As a rare snow leopard slunk across a bridge connecting two parts of the Philadelphia Zoo trail, visitors waiting below grew excited.
“I have a problem with animals being caged,” said Robin DeLisser, 36, from Delray Beach, Fla., who was visiting with her children, Dillan, 11, and Kaelyn, 10. “This gives them more mobility.”
Starting next spring, the big cats will be able to roam outside their quarters on a new trail that will also be open, at different times, to great apes like orangutans.
The final stage of the project, which officials hope will be complete by 2017, will create a trail for other large ground-dwelling animals including zebras, hippos and the zoo’s solitary white rhino.
The last trail might also allow the zoo to reintroduce elephants after shipping out the last of its much-loved pachyderms in 2009 because of concern that the zoo would never have the space or financial resources to ensure their welfare, said Andrew Baker, the zoo’s chief operating officer.
For now, the zoo is raising funds for construction of the second phase, which is expected to cost $5.5 million. The first phase, which included a 1,035-foot extension of Treetop Trail, cost $5.8 million.
By allowing them to get closer to the animals, the Philadelphia Zoo hopes to encourage its 1.2 million annual visitors, particularly children, to understand and act on the conservation that is an increasingly important part of its mission.
Outside KidZooU, a children’s section that opened in mid-April, youngsters are encouraged to “act like an animal” by climbing rope netting shaped like the extension of the trail system next to it, where monkeys and lemurs are allowed to wander.

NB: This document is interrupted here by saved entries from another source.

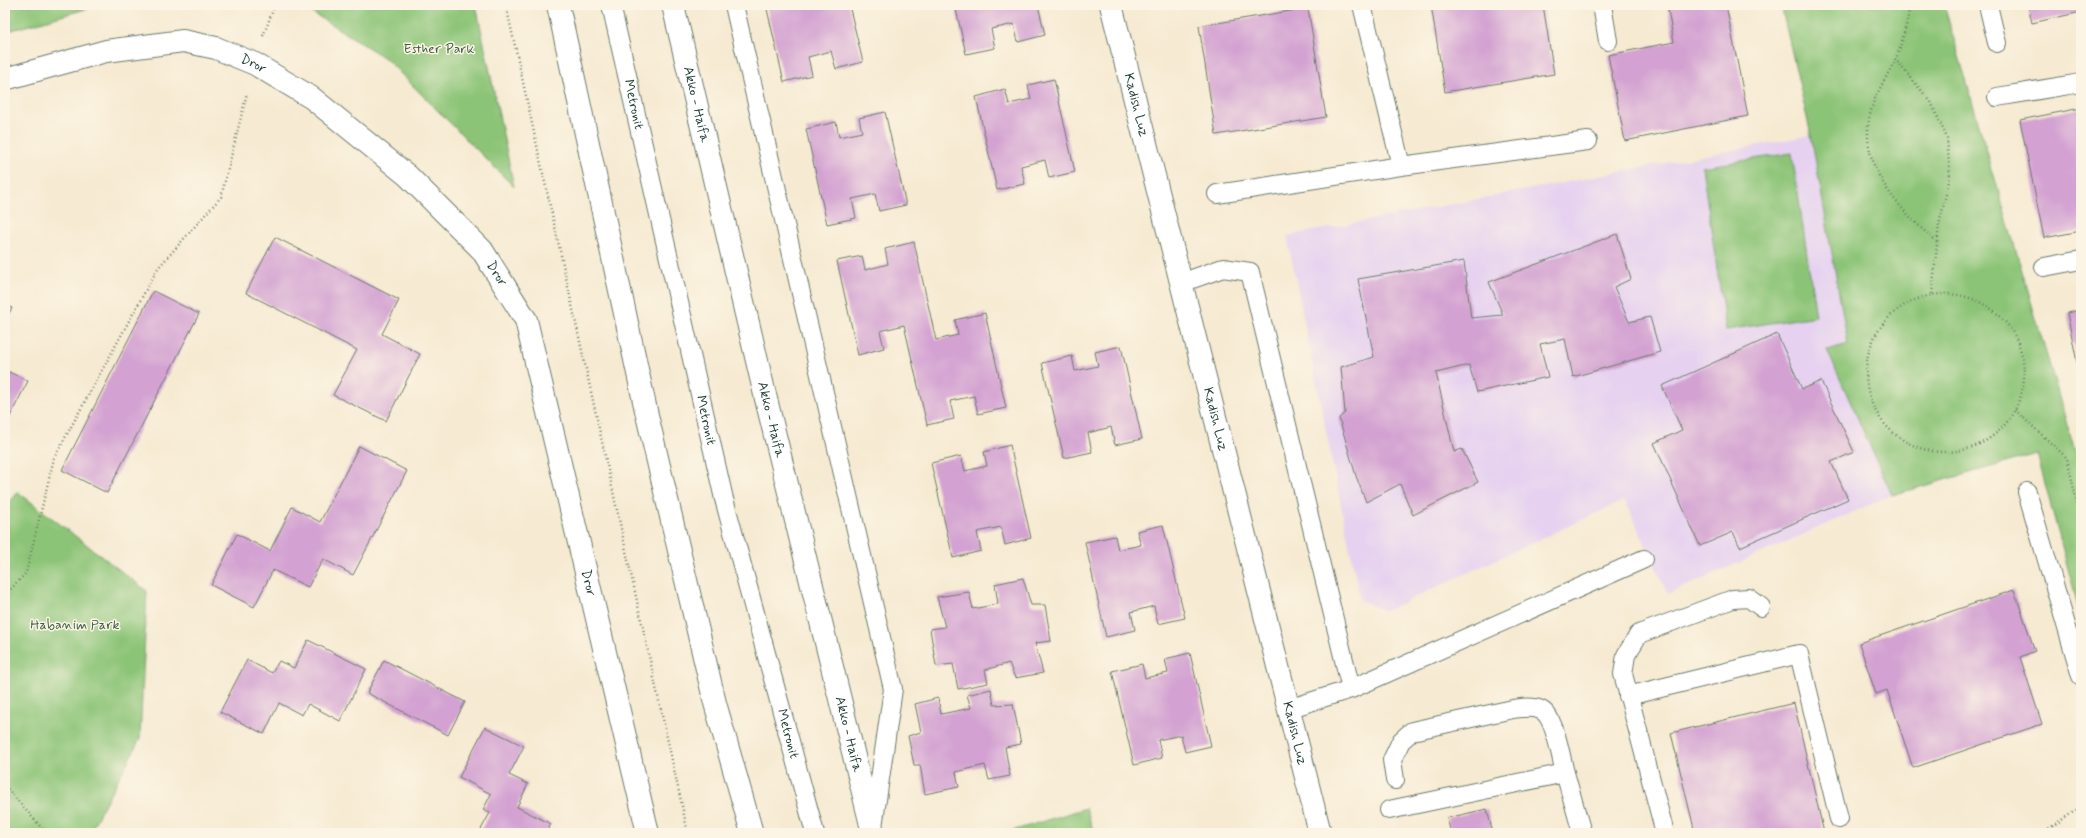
<svg xmlns="http://www.w3.org/2000/svg" width="2086" height="838" font-family="Mynerve,sans-serif">
<style>
.built{fill:#e6d2f0}
.green{fill:#8cc477;stroke:#568056}
.building{fill:#d3a2d2}
.lines{fill:none;stroke-linecap:round;stroke-linejoin:round}
.service-casing{stroke:#6a7a6b;stroke-width:20}
.minor-casing{stroke:#6a7a6b;stroke-width:24}
.tertiary-casing{stroke:#6a7a6b;stroke-width:24}
.trunk-casing{stroke:#6a7a6b;stroke-width:24}
.path{stroke:#6a7a6b;stroke-width:2.5;stroke-dasharray:1 3;stroke-linecap:butt}
.service{stroke:#fff;stroke-width:18}
.minor{stroke:#fff;stroke-width:22}
.tertiary{stroke:#fff;stroke-width:22}
.trunk{stroke:#fff;stroke-width:22}
.labels{text-anchor:middle;dominant-baseline:central;stroke-width:3;stroke-linejoin:round;paint-order:stroke}
.park-label{font-size:14px;fill:#3a5f45;stroke:#fcf5e5}
.street-label{font-size:14px;fill:#1f3d34;stroke:#fcf5e5}
</style>
<rect width="100%" height="100%" fill="#fcf5e5"/>
<filter id="ink" filterUnits="userSpaceOnUse"><feTurbulence type="fractalNoise" baseFrequency=".025" numOctaves="2"/><feDisplacementMap in="SourceGraphic" scale="8" xChannelSelector="R" yChannelSelector="G"/><feConvolveMatrix kernelMatrix="1 2 1 2 8 2 1 2 1" color-interpolation-filters="sRGB"/></filter>
<filter id="wash" filterUnits="userSpaceOnUse"><feTurbulence type="fractalNoise" baseFrequency=".012" numOctaves="4" result="noise"/><feDisplacementMap in="SourceGraphic" scale="16" xChannelSelector="R" yChannelSelector="G"/><feGaussianBlur stdDeviation="0.9" result="paint"/><feColorMatrix in="noise" values="0 0 0 0 0 0 0 0 0 0 0 0 0 0 0 0 0 1.4 0 .05"/><feComposite in="paint" operator="in"/></filter>
<g filter="url(#wash)">
<rect width="100%" height="100%" fill="#f6ead2"/>
<path class="built" d="M1811,135l37,209 -21,6 65,145 -224,99 -43,-94 -240,111 -25,-11 -73,-364z"/>
<g class="green">
<path d="M5,5h95l-95,27z"/>
<path d="M300,5h176l38,182 -129,-129z"/>
<path d="M1781,5h163l137,467v145l-44,-163 -145,41 -65,-145 21,-6 -37,-209z"/>
<path d="M1792,153l24,163 -90,14 -24,-163z"/>
<path d="M18,492l129,99 -7,148 -51,94h-84v-325z"/>
<path d="M1086,808l8,25h-89z"/>
</g>
<g id="blocks">
<g class="building">
<path d="M766,5h83l14,57 -27,7 -5,-18 -23,6 4,18 -28,7z"/>
<path d="M955,5h83l7,30 -27,7 -4,-18 -23,5 4,19 -29,6z"/>
<path d="M1431,5h112l11,69 -109,18z"/>
<path d="M1667,5h59l22,111 -123,25 -17,-86 66,-13z"/>
<path d="M2028,5h53v7l-49,11z"/>
<path d="M1308,8l18,109 -110,18 -17,-109z"/>
<path d="M1054,79l21,93 -26,6 -4,-18 -24,6 4,18 -28,6 -21,-93 29,-8 4,15 22,-5 -3,-14z"/>
<path d="M2081,108v123l-37,7 -24,-118z"/>
<path d="M885,112l21,93 -27,6 -4,-17 -23,5 4,19 -29,6 -21,-95 30,-7 3,15 23,-5 -3,-14z"/>
<path d="M1617,234l14,45 -17,8 15,35 21,-5 10,35 -87,25 -8,-38 -25,5 8,33 -71,15 -8,-27 -33,8 18,79 8,-3 16,33 -65,33 -13,-31 -34,18 -10,-26 -17,-58 6,-5 -4,-46 33,-10 -16,-78 106,-18 7,57 32,-3 -14,-33z"/>
<path d="M275,237l124,63 -17,34 38,20 -34,67 -53,-26 24,-45 -111,-57z"/>
<path d="M914,242l22,98 22,-5 -3,-15 30,-7 21,95 -28,6 -4,-18 -24,5 4,18 -27,6 -23,-100 -24,6 4,17 -26,7 -21,-94 25,-5 3,14 23,-6 -3,-15z"/>
<path d="M153,291l46,23 -92,179 -45,-23z"/>
<path d="M5,304l7,4 -7,13z"/>
<path d="M2081,310v67h-1l-13,-64z"/>
<path d="M1777,334l25,55 19,-8 33,71 -23,10 17,37 -108,48 -7,-15 -33,14 -46,-103 28,-13 -20,-44z"/>
<path d="M1121,346l21,93 -27,6 -4,-18 -23,6 4,19 -28,6 -22,-95 30,-7 3,15 23,-5 -3,-14z"/>
<path d="M5,370l23,11 -23,45z"/>
<path d="M1010,445l21,93 -26,7 -4,-18 -24,5 4,19 -28,7 -22,-95 30,-7 4,15 22,-5 -3,-14z"/>
<path d="M359,446l48,25 -54,104 -30,-16 -15,28 -35,-17 -19,37 -43,-22 26,-51 33,17 22,-44 28,15z"/>
<path d="M1163,525l22,93 -27,6 -4,-18 -23,6 4,18 -29,7 -21,-95 30,-6 3,14 23,-5 -4,-14z"/>
<path d="M1023,578l8,27h14l6,36 -16,2 8,30 -28,5 -6,-15 -24,7 3,13 -30,6 -5,-25 -17,2 -6,-37 15,-2 -8,-30 32,-5 4,17 25,-5 -3,-20z"/>
<path d="M2014,590l21,61 -15,6 22,67 -129,44 -26,-78 -11,4 -17,-51z"/>
<path d="M308,640l58,29 -26,52 -32,-17 -6,11 -23,-12 -15,31 -44,-22 27,-52 25,13 7,-12 15,7z"/>
<path d="M1190,653l21,93 -26,6 -4,-17 -23,5 4,18 -28,7 -22,-94 30,-7 3,14 23,-5 -3,-14z"/>
<path d="M384,660l81,42 -17,33 -81,-42z"/>
<path d="M991,689l3,16 19,-1 8,40 -16,3 5,29 -21,4 -4,-15 -29,7 3,15 -34,7 -5,-29h-6l-6,-29 13,-4 -6,-28 23,-6 3,16 30,-6 -4,-13z"/>
<path d="M1794,703l30,130h-129l-24,-100z"/>
<path d="M485,727l39,19 -15,29 19,9 -11,23 34,17 -5,9h-67l11,-20 -7,-3 8,-16 -32,-17z"/>
<path d="M1487,809l6,24h-42l-4,-15z"/>
</g>
</g>
</g>
<g filter="url(#ink)">
<use href="#blocks" fill-opacity="0" stroke="#6a7a6b" stroke-width="1"/>
<g class="lines">
<g class="service-casing">
<g id="service">
<path id="s1" d="M611,5l113,494 91,334"/>
<path d="M734,5l159,684 -20,138"/>
<path d="M1362,5l39,161"/>
<path d="M1602,5l6,36"/>
<path d="M1988,5l9,38"/>
<path d="M1997,97l84,-14"/>
<path d="M1217,194l184,-28 187,-25"/>
<path d="M2044,267l37,-7"/>
<path d="M1181,283l42,-15 27,4 101,417"/>
<path d="M2027,492l54,184"/>
<path d="M1628,696l171,-42 40,165"/>
<path d="M1288,709l63,-20 293,-130"/>
<path d="M1395,780l-3,-20 9,-19 11,-10 101,-22c8,-1 19,-3 28,1 14,6 20,48 24,63"/>
<path d="M1389,810l176,-37 17,60"/>
<path d="M1665,833l-42,-159 3,-19 13,-21 94,-35 16,-1 12,9"/>
</g>
</g>
<g class="minor-casing">
<g id="minor">
<path id="s2" d="M5,79l101,-28 77,-10 33,7 39,16 57,34 96,78 74,74 44,70 122,513"/>
</g>
</g>
<g class="tertiary-casing">
<g id="tertiary">
<path id="s3" d="M1111,5l209,828"/>
</g>
</g>
<g class="trunk-casing">
<g id="trunk">
<path d="M558,5l89,410 68,288 37,130"/>
<path id="s4" d="M673,5l93,394 107,434"/>
</g>
</g>
<g class="path">
<path d="M506,5l182,828"/>
<path d="M1910,5c-3,18 -8,39 -15,56 -7,13 -15,26 -21,40 -23,60 23,106 64,142"/>
<path d="M263,36l12,-31"/>
<path d="M1895,59l36,43 16,36 3,39 -11,48 -7,70"/>
<circle cx="1945" cy="373" r="79"/>
<path d="M2015,410l52,48 14,63"/>
<path d="M5,595l21,-22 28,-115 104,-190 63,-71 26,-104"/>
<path d="M5,786l41,47"/>
<path d="M2042,833l39,-26"/>
</g>
<use href="#service" class="service"/>
<use href="#minor" class="minor"/>
<use href="#tertiary" class="tertiary"/>
<use href="#trunk" class="trunk"/>
</g>
</g>
<g class="labels">
<g class="park-label">
<text x="439" y="49">Esther Park</text>
<text x="75" y="625">Habanim Park</text>
</g>
<g class="street-label">
<text stroke="none"><textPath href="#s2" startOffset="257">Dror</textPath></text>
<text stroke="none"><textPath href="#s4" startOffset="102">Akko - Haifa</textPath></text>
<text stroke="none"><textPath href="#s1" startOffset="102">Metronit</textPath></text>
<text stroke="none"><textPath href="#s3" startOffset="103">Kadish Luz</textPath></text>
<text stroke="none"><textPath href="#s2" startOffset="581">Dror</textPath></text>
<text stroke="none"><textPath href="#s4" startOffset="426">Akko - Haifa</textPath></text>
<text stroke="none"><textPath href="#s3" startOffset="427">Kadish Luz</textPath></text>
<text stroke="none"><textPath href="#s1" startOffset="426">Metronit</textPath></text>
<text stroke="none"><textPath href="#s2" startOffset="906">Dror</textPath></text>
<text stroke="none"><textPath href="#s3" startOffset="751">Kadish Luz</textPath></text>
<text stroke="none"><textPath href="#s1" startOffset="750">Metronit</textPath></text>
<text stroke="none"><textPath href="#s4" startOffset="750">Akko - Haifa</textPath></text>
</g>
</g>
<rect width="2086" height="838" fill="none" stroke="#fcf5e5" stroke-width="20"/>
</svg>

The young visitors are then invited inside the children’s zoo, where hands-on exhibits make a clear link between the survival of familiar animals and everyday choices that children can make.
As a model of a worried-looking polar bear leans through a living-room window against a background of melting icebergs, children can use a computer terminal to win points for energy-conservation measures like turning off lights to slow the climate change that is threatening the bear’s survival.
By loading cereal boxes onto a conveyor for recycling, children are told, they can reduce the energy consumption that is contributing to global warming and threatening the habitat of the much-loved budgerigar, or budgie. A small flock lives next to the recycling exhibit.
Like the trail system, the children’s zoo aims to foster a conservation ethic among the younger generation, Dr. Baker said. “We are creating a high degree of receptivity to the conservation message that we have to share,” he said.